The Ankara and Damascus governments have a common interest in undermining the Kurdish-led Autonomous Administration in North and East Syria (AANES) which has become a beacon of plurality for the war-torn region, according to Firas Qassas, an opposition politician in Syria.
Turkey’s recent airstrikes, which started last month and are likely soon to be supporting a ground operation against Kurdish armed groups in North and East Syria, aim to sabotage the only existing successful governance project in the country, said Qassas, the leader of the Modernity and Democracy Party for Syria.
Qassas shared his views on a potential reconciliation between Ankara and Damascus with Hawar News Agency. The governments of the two neighbouring countries have been signalling a possible retuirn to cordial relations, after a decade of acrimony as a result of Turkey’s support for Syrian rebels.
“The Turkish government wants to control the Autonomous Administration areas. The goals behind this policy are to undermine the desire for co-existence among the various Syrian components, and to sabotage the democratic Autonomous Administration project, which represents the only estblishment that has achieved real progress in the issues of democratic society, women’s empowerment, and political struggle,” Qassas said referring to the AANES.
The Turkish attacks started in spite of ceasefire agreements guaranteed by the United States and Russia, and reveal the true politics of Turkish President Recep Tayyip Erdoğan, according to the politician.
“There are no principles that govern his words and his behaviour,” Qassas said about the Turkish president. “Erdoğan works only for his personal interest and the narrow interest of his party. His primary concern, contrary to pluralistic logic, is to belittle and target the opposing side using racist policies.”
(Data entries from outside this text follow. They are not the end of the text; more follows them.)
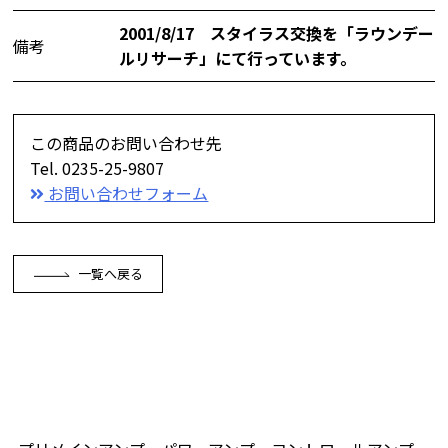
2001/8/17 スタイラス交換を「ラウンデー
備考
ルリサーチ」にて行っています。
この商品のお問い合わせ先
Tel. 0235-25-9807
お問い合わせフォーム
一覧へ戻る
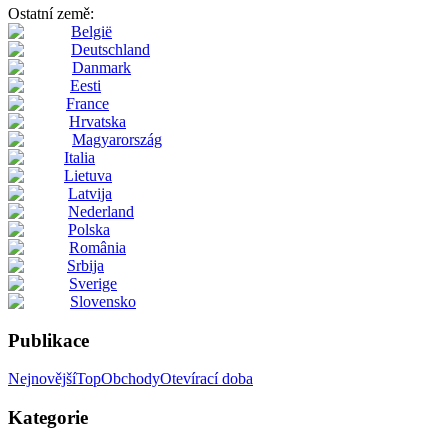
Ostatní země:
België
Deutschland
Danmark
Eesti
France
Hrvatska
Magyarország
Italia
Lietuva
Latvija
Nederland
Polska
România
Srbija
Sverige
Slovensko
Publikace
Nejnovější
Top
Obchody
Otevírací doba
Kategorie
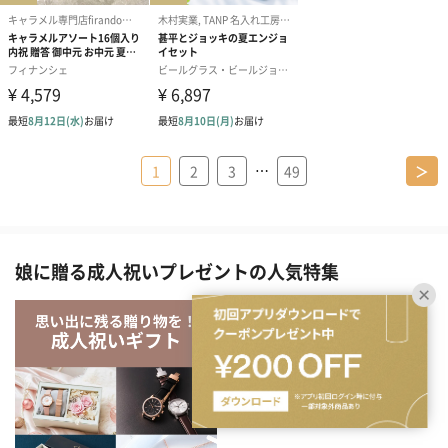
…
1
2
3
49
＞
娘に贈る成人祝いプレゼントの人気特集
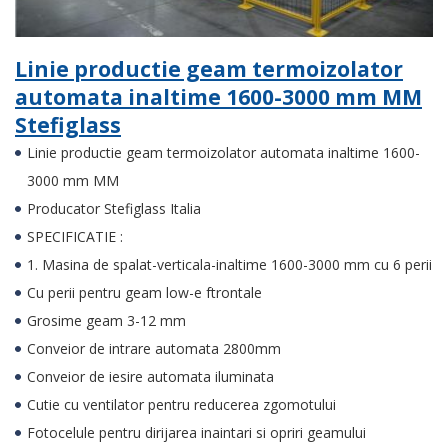
Linie productie geam termoizolator
automata inaltime 1600-3000 mm MM
Stefiglass
Linie productie geam termoizolator automata inaltime 1600-
3000 mm MM
Producator Stefiglass Italia
SPECIFICATIE :
1. Masina de spalat-verticala-inaltime 1600-3000 mm cu 6 perii
Cu perii pentru geam low-e ftrontale
Grosime geam 3-12 mm
Conveior de intrare automata 2800mm
Conveior de iesire automata iluminata
Cutie cu ventilator pentru reducerea zgomotului
Fotocelule pentru dirijarea inaintari si opriri geamului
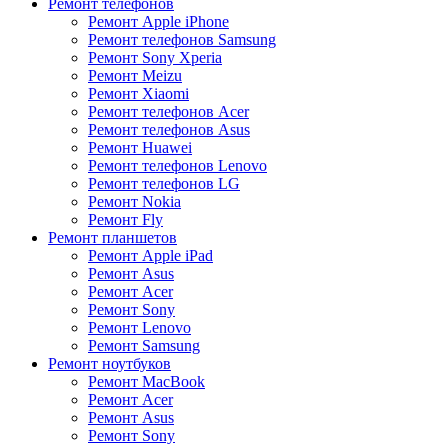
Ремонт телефонов
Ремонт Apple iPhone
Ремонт телефонов Samsung
Ремонт Sony Xperia
Ремонт Meizu
Ремонт Xiaomi
Ремонт телефонов Acer
Ремонт телефонов Asus
Ремонт Huawei
Ремонт телефонов Lenovo
Ремонт телефонов LG
Ремонт Nokia
Ремонт Fly
Ремонт планшетов
Ремонт Apple iPad
Ремонт Asus
Ремонт Acer
Ремонт Sony
Ремонт Lenovo
Ремонт Samsung
Ремонт ноутбуков
Ремонт MacBook
Ремонт Acer
Ремонт Asus
Ремонт Sony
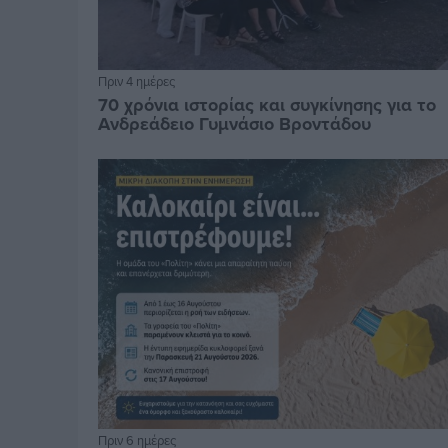
Πριν 4 ημέρες
70 χρόνια ιστορίας και συγκίνησης για το
Ανδρεάδειο Γυμνάσιο Βροντάδου
Πριν 6 ημέρες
Since 2018, the Turkish government has been talking about establishing a safe zone along the Turkish border, and having taken control of certain territories following two military incursions in into its neighbour Syria, Ankara now wants to connect the lands it controls in northwest Syria with those in the northeast. But Turkey also has other ambitions, Qassas said:
“What Turkey wants, apart from preserving the occupation of the regions it acquired with its agents in Syria, is to bring about a demographic and cultural change that serves the Turkish state at the expense of the culture, will, and interests of the Syrians, and these are the reasons for the Turkification policies.”
In terms of their aims, there is not much difference between the attitudes of the Turkish and Syrian governments, according to Qassas. “The two regimes are two sides of the same coin, and they agree on racial superiority and fighting the values of pluralism, coexistence, and recognition of the other,” he said.
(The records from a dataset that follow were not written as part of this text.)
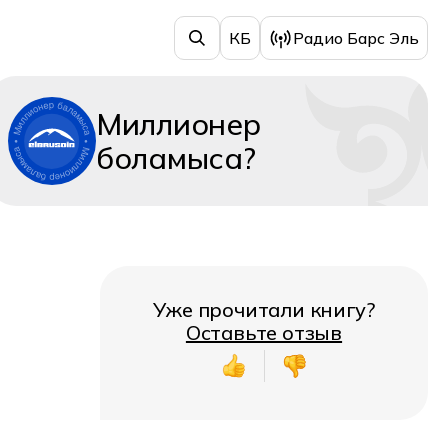
КБ
Радио Барс Эль
Миллионер
боламыса?
Уже прочитали книгу?
Оставьте отзыв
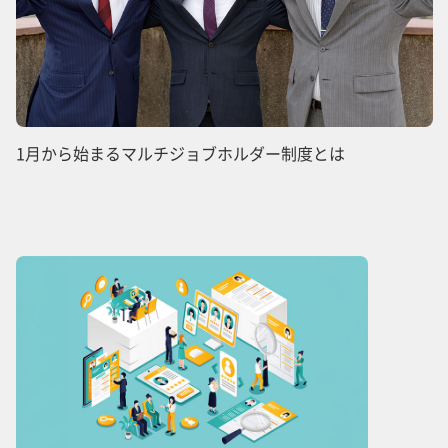
1月から始まるマルチジョブホルダー制度とは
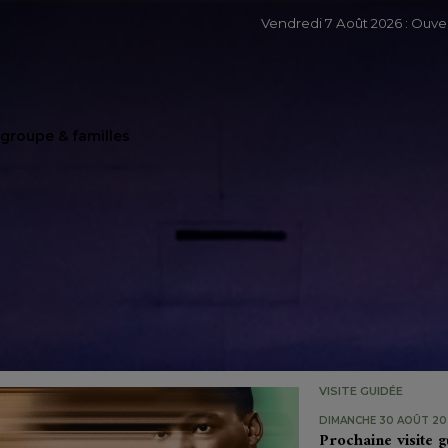
Vendredi 7 Août 2026 : Ouv
e groupe & familles
VISITE GUIDÉE
DIMANCHE 30 AOÛT 202
Prochaine visite g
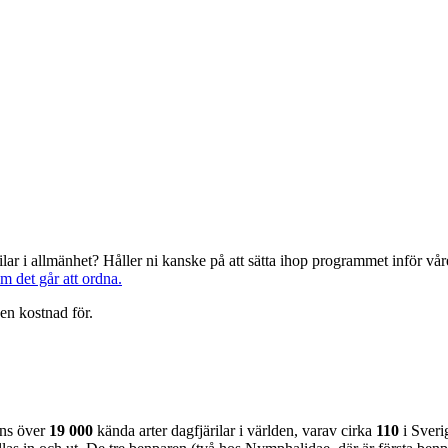
järilar i allmänhet? Håller ni kanske på att sätta ihop programmet inför 
om det går att ordna.
en kostnad för.
nns över
19 000
kända arter dagfjärilar i världen, varav cirka
110
i Sveri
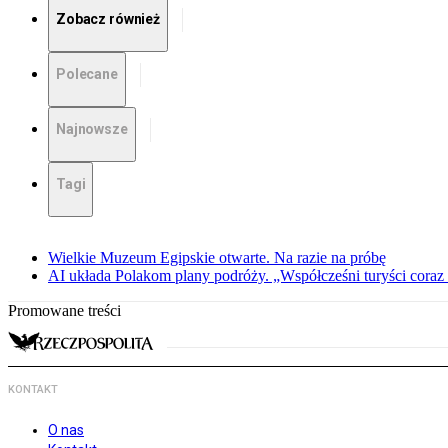
Zobacz również
Polecane
Najnowsze
Tagi
Wielkie Muzeum Egipskie otwarte. Na razie na próbę
AI układa Polakom plany podróży. „Współcześni turyści coraz 
Promowane treści
KONTAKT
O nas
“Both Erdoğan and the Syrian president Bashar Assad are running tyrannical regimes that seek to achieve their interests even at the expense of killing people and ruining their lives, Qassas said. Moreover, both governments are existentially hostile to the logic of the Autonomous Administration in northern Syria,” he added.
In response to the Turkish government’s repeated announcements that a ground operation against Kurdish forces in northern Syria is imminent, a 29 November UN Security Council Briefing warned against the consequences of such an aggression.
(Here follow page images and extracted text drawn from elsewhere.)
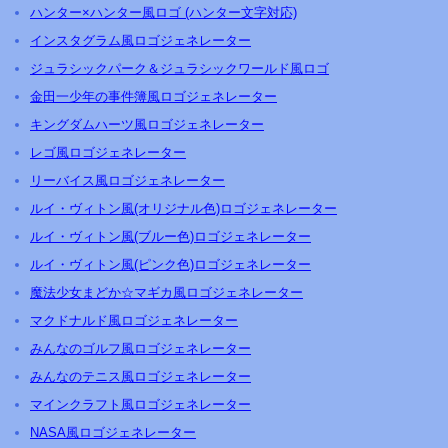
ハンター×ハンター風ロゴ (ハンター文字対応)
インスタグラム風ロゴジェネレーター
ジュラシックパーク＆ジュラシックワールド風ロゴ
金田一少年の事件簿風ロゴジェネレーター
キングダムハーツ風ロゴジェネレーター
レゴ風ロゴジェネレーター
リーバイス風ロゴジェネレーター
ルイ・ヴィトン風(オリジナル色)ロゴジェネレーター
ルイ・ヴィトン風(ブルー色)ロゴジェネレーター
ルイ・ヴィトン風(ピンク色)ロゴジェネレーター
魔法少女まどか☆マギカ風ロゴジェネレーター
マクドナルド風ロゴジェネレーター
みんなのゴルフ風ロゴジェネレーター
みんなのテニス風ロゴジェネレーター
マインクラフト風ロゴジェネレーター
NASA風ロゴジェネレーター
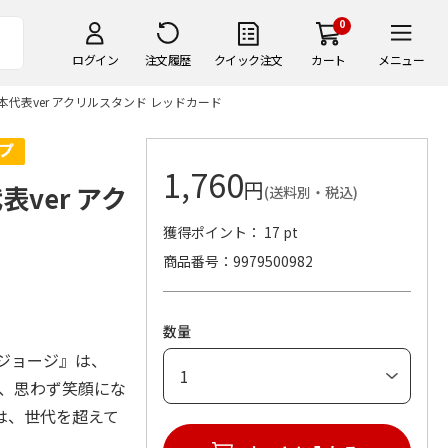
0
ログイン
注文履歴
クイック注文
カート
メニュー
代表ver アクリルスタンド レッドカード
1,760
円
ver アク
(送料別・税込)
獲得ポイント： 17 pt
商品番号
9979500982
数量
のジョージ』は、
で、思わず笑顔にな
は、世代を超えて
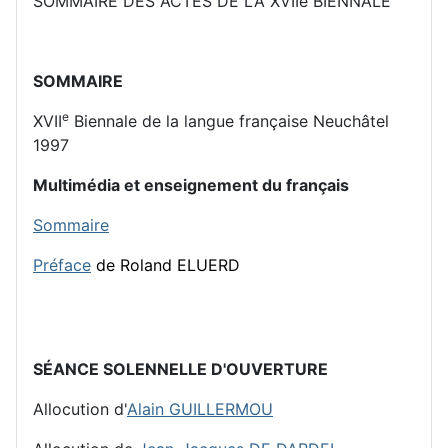
SOMMAIRE DES ACTES DE LA XVIIe BIENNALE
SOMMAIRE
e
XVII
Biennale de la langue française Neuchâtel
1997
Multimédia et enseignement du français
Sommaire
Préface
de Roland ELUERD
SÉANCE SOLENNELLE D'OUVERTURE
Allocution d'
Alain GUILLERMOU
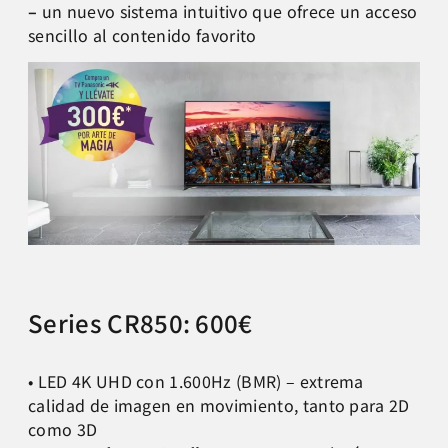
–
un nuevo sistema intuitivo que ofrece un acceso
sencillo al contenido favorito
Series CR850: 600€
• LED 4K UHD con 1.600Hz (BMR) – extrema
calidad de imagen en movimiento, tanto para 2D
como 3D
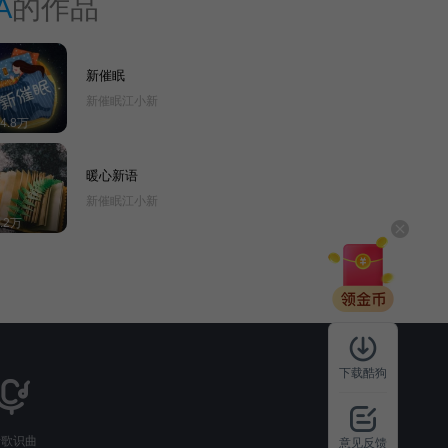
A
的作品
新催眠
新催眠江小新
44.8万
暖心新语
新催眠江小新
1.2万
下载酷狗
听歌识曲
意见反馈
Mazloum Abdi, Commander-in-Chief of the Kurdish-led Syrian Democratic Forces (SDF), on Sunday welcomed the UN position and expressed his hope that this position will also be reflected on the ground.
The heads of the United States House Foreign Affairs Committee on Saturday also expressed concerns about recent Turkish attacks against northern Syria, underlining the possible counter-effect of the Turkish aggression on the struggle against the Islamic State.